Shocks, surprises and blunders have become the forte of the Nobel Committee in recent years as they attempt to stay relevant, with competition growing in the form of the Neustadt Award, The Man Booker Prize and plenty of others.
There shouldn’t be any doubt that the Nobel committee has made some questionable decisions since its inception.
It’s only two years since the committee received harsh criticism as they chose Mo Yan as their Nobel Laureate for 2012. Popular writers such as Salman Rushdie and 2009 Laureate Herta Muller spoke out against the decision because of Yan’s close connection to the Chinese government.
This example might beg the question as to whether a person’s literary merit is connected to their political beliefs. If we are to discriminate on these grounds, we could make the argument that Knut Hamsun, a supporter of the Nazi Party in Norway, or Jean Paul Sartre, an ardent member of The Communist Party, should have their awards stripped from their memory.
Perpetually tipped candidates like Thomas Pynchon and Cormac McCarthy are amongst the greats of the literary tradition and have likely already written their magnum opuses, so why not give one of them the prize?
Thomas Mann said that he wouldn’t have won the prize if it wasn’t for The Magic Mountain, a monumental allegorical novel about the opposing forces in Europe before the Second World War.
Thomas Pynchon’s novel, Gravity’s Rainbow, surely deserves the same kind of recognition? Perhaps Pynchon’s status as a recluse might take away from his potentiality as a candidate.
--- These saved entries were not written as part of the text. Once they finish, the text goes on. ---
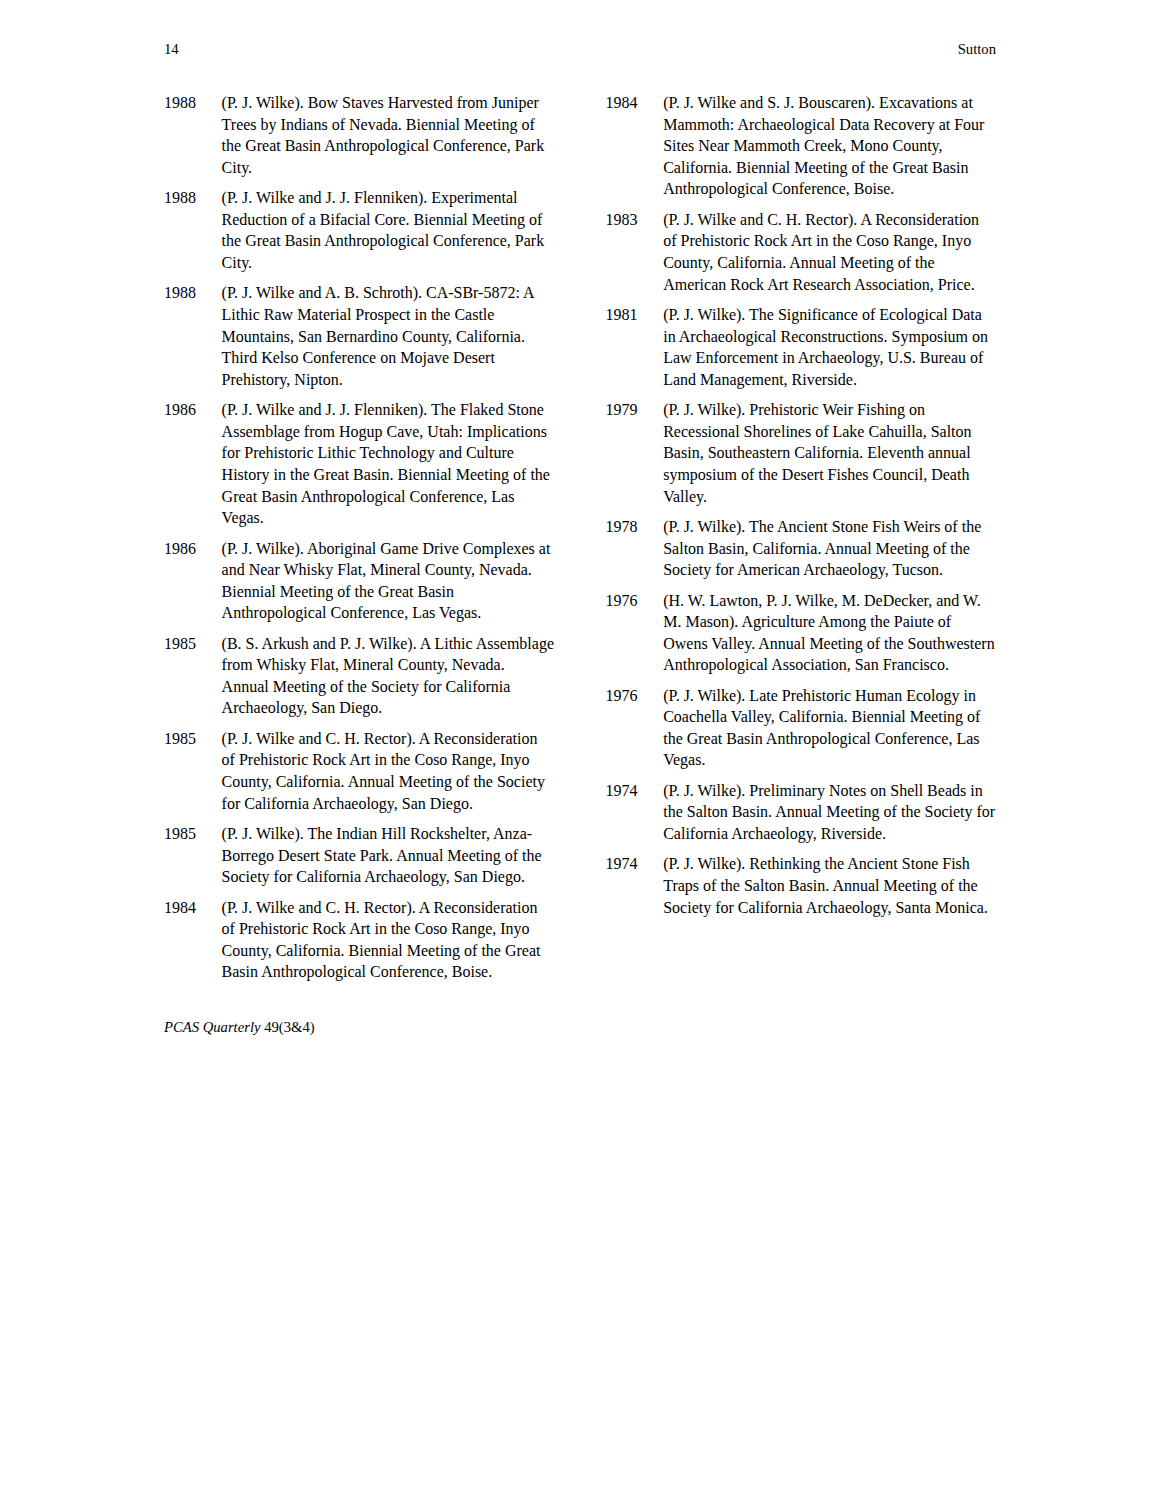14 Sutton
1988
(P. J. Wilke). Bow Staves Harvested from Juniper Trees by Indians of Nevada. Biennial Meeting of the Great Basin Anthropological Conference, Park City.
1988
(P. J. Wilke and J. J. Flenniken). Experimental Reduction of a Bifacial Core. Biennial Meeting of the Great Basin Anthropological Conference, Park City.
1988
(P. J. Wilke and A. B. Schroth). CA-SBr-5872: A Lithic Raw Material Prospect in the Castle Mountains, San Bernardino County, California. Third Kelso Conference on Mojave Desert Prehistory, Nipton.
1986
(P. J. Wilke and J. J. Flenniken). The Flaked Stone Assemblage from Hogup Cave, Utah: Implications for Prehistoric Lithic Technology and Culture History in the Great Basin. Biennial Meeting of the Great Basin Anthropological Conference, Las Vegas.
1986
(P. J. Wilke). Aboriginal Game Drive Complexes at and Near Whisky Flat, Mineral County, Nevada. Biennial Meeting of the Great Basin Anthropological Conference, Las Vegas.
1985
(B. S. Arkush and P. J. Wilke). A Lithic Assemblage from Whisky Flat, Mineral County, Nevada. Annual Meeting of the Society for California Archaeology, San Diego.
1985
(P. J. Wilke and C. H. Rector). A Reconsideration of Prehistoric Rock Art in the Coso Range, Inyo County, California. Annual Meeting of the Society for California Archaeology, San Diego.
1985
(P. J. Wilke). The Indian Hill Rockshelter, Anza-Borrego Desert State Park. Annual Meeting of the Society for California Archaeology, San Diego.
1984
(P. J. Wilke and C. H. Rector). A Reconsideration of Prehistoric Rock Art in the Coso Range, Inyo County, California. Biennial Meeting of the Great Basin Anthropological Conference, Boise.
1984
(P. J. Wilke and S. J. Bouscaren). Excavations at Mammoth: Archaeological Data Recovery at Four Sites Near Mammoth Creek, Mono County, California. Biennial Meeting of the Great Basin Anthropological Conference, Boise.
1983
(P. J. Wilke and C. H. Rector). A Reconsideration of Prehistoric Rock Art in the Coso Range, Inyo County, California. Annual Meeting of the American Rock Art Research Association, Price.
1981
(P. J. Wilke). The Significance of Ecological Data in Archaeological Reconstructions. Symposium on Law Enforcement in Archaeology, U.S. Bureau of Land Management, Riverside.
1979
(P. J. Wilke). Prehistoric Weir Fishing on Recessional Shorelines of Lake Cahuilla, Salton Basin, Southeastern California. Eleventh annual symposium of the Desert Fishes Council, Death Valley.
1978
(P. J. Wilke). The Ancient Stone Fish Weirs of the Salton Basin, California. Annual Meeting of the Society for American Archaeology, Tucson.
1976
(H. W. Lawton, P. J. Wilke, M. DeDecker, and W. M. Mason). Agriculture Among the Paiute of Owens Valley. Annual Meeting of the Southwestern Anthropological Association, San Francisco.
1976
(P. J. Wilke). Late Prehistoric Human Ecology in Coachella Valley, California. Biennial Meeting of the Great Basin Anthropological Conference, Las Vegas.
1974
(P. J. Wilke). Preliminary Notes on Shell Beads in the Salton Basin. Annual Meeting of the Society for California Archaeology, Riverside.
1974
(P. J. Wilke). Rethinking the Ancient Stone Fish Traps of the Salton Basin. Annual Meeting of the Society for California Archaeology, Santa Monica.
PCAS Quarterly 49(3&4)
Jean Paul Sartre has already made the Nobel Committee look foolish when he refused the award in 1964, because he wanted his work, rather than the Nobel Prize, to recommend itself.
The Nobel committee may feel vulnerable at the minute, as it faces competition and criticism from all sides. The list of recipients of the Neustadt International Prize for Literature, which is sponsored by the University of Oklahoma, reads very different from the Nobel list which has had the tendency to award the Prize within Europe or the Americas.
The Man Booker Prize, awarded every two years for a body of work in English or English translation, includes one notable name, Phillip Roth. Roth, who, alongside Pynchon, McCarthy and Delillo, is one of the premier names in world literature today, has his name run through the Nobel rumour mill every year.
The Prize, now highly scrutinised by the media, is beginning to lose some of its lustre. There doesn’t seem to be any possibility of anyone under fifty winning the award anymore, leaving the list of recipients to read like a retrospect or Hall of Fame unburdened of any relevance in modern literature.